**Request**
For the data below, work out the number of lines containing the string "tehtävään" and answer with that number only.

**The input**
-.-.-

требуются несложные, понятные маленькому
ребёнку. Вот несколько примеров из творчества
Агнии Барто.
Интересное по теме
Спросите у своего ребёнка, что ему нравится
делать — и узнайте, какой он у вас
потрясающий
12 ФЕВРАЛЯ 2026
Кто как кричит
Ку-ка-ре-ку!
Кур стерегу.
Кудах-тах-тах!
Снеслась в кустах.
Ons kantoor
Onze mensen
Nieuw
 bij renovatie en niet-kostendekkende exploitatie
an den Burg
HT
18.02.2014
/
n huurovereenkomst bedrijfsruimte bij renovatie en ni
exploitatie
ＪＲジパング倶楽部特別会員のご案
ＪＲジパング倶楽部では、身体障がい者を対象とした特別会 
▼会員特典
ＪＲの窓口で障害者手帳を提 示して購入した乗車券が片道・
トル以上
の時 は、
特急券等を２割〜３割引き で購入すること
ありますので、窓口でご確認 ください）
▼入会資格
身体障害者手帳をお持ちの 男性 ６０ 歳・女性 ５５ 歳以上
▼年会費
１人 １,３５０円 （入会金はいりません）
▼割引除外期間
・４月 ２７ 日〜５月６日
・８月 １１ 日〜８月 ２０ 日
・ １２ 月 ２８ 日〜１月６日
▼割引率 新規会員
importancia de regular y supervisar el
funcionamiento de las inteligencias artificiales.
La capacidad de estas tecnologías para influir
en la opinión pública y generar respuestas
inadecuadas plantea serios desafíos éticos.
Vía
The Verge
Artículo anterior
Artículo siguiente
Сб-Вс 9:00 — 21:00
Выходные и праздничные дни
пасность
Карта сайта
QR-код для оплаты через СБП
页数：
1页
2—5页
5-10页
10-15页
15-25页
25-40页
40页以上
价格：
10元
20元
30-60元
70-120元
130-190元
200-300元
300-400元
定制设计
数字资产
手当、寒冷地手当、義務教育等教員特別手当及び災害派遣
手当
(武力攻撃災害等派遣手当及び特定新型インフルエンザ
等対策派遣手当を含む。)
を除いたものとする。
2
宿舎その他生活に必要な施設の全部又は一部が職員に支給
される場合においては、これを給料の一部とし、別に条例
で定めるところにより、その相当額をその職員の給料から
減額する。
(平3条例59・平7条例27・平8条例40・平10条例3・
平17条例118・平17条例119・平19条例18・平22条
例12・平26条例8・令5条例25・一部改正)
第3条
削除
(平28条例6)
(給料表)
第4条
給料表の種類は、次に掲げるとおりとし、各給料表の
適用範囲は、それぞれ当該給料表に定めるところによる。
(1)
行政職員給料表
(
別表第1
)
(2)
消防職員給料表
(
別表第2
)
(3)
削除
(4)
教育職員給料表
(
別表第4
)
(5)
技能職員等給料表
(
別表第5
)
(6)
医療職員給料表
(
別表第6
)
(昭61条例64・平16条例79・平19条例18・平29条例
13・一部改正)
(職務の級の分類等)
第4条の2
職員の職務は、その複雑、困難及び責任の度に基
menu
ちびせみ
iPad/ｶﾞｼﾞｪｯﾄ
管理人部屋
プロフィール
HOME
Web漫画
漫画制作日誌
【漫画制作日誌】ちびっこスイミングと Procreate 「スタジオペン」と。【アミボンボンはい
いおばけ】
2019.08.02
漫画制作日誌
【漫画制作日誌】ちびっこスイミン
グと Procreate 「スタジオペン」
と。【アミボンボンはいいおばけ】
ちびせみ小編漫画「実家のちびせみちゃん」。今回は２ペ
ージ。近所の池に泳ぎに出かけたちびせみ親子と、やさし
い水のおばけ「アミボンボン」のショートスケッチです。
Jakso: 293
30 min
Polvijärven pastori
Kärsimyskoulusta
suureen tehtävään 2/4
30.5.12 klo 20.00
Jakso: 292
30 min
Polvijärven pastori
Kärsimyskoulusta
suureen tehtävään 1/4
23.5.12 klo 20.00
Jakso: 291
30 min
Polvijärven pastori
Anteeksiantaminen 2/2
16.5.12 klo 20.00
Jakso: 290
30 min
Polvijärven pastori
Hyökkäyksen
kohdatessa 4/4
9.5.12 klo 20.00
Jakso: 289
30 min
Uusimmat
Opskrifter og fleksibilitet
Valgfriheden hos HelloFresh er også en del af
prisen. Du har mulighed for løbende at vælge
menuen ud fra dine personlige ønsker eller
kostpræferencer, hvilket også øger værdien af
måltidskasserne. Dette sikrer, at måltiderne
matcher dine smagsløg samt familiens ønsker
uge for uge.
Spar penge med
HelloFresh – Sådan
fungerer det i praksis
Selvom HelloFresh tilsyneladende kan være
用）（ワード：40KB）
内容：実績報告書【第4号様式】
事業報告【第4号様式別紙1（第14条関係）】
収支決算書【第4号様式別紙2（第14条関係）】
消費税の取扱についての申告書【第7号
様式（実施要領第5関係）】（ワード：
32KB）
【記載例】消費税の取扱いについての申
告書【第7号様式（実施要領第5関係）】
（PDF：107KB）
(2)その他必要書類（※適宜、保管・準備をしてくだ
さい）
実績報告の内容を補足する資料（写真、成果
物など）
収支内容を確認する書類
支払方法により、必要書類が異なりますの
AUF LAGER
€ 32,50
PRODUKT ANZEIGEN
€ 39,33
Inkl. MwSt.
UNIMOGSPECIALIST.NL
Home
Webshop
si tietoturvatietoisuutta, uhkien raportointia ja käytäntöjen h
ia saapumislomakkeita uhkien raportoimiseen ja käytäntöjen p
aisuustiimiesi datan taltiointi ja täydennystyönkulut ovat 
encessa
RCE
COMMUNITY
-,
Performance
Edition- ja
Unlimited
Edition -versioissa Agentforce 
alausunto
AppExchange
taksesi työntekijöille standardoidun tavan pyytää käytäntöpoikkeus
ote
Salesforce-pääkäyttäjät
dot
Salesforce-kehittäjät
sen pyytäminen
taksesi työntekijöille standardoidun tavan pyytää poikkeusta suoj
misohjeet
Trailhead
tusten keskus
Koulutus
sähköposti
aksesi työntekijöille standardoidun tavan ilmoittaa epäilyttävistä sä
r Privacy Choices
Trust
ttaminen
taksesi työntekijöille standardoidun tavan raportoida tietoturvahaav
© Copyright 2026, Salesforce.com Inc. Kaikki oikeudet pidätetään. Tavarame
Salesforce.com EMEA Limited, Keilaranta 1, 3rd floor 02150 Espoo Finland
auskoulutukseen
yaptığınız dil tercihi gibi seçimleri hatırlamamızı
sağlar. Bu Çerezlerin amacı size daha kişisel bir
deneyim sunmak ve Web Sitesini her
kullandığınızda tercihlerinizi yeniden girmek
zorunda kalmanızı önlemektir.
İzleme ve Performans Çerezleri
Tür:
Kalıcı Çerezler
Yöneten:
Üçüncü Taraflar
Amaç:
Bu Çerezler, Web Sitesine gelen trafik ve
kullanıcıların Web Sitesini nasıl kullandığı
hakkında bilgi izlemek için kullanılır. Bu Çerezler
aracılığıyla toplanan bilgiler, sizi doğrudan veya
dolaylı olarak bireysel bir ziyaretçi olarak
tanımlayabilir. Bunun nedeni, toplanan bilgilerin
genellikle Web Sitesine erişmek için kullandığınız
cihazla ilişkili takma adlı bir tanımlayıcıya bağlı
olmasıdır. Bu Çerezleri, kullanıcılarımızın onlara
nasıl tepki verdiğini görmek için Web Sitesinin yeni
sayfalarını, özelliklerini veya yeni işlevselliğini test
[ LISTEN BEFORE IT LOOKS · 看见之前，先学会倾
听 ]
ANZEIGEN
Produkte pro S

-.-.-

**Output below**
2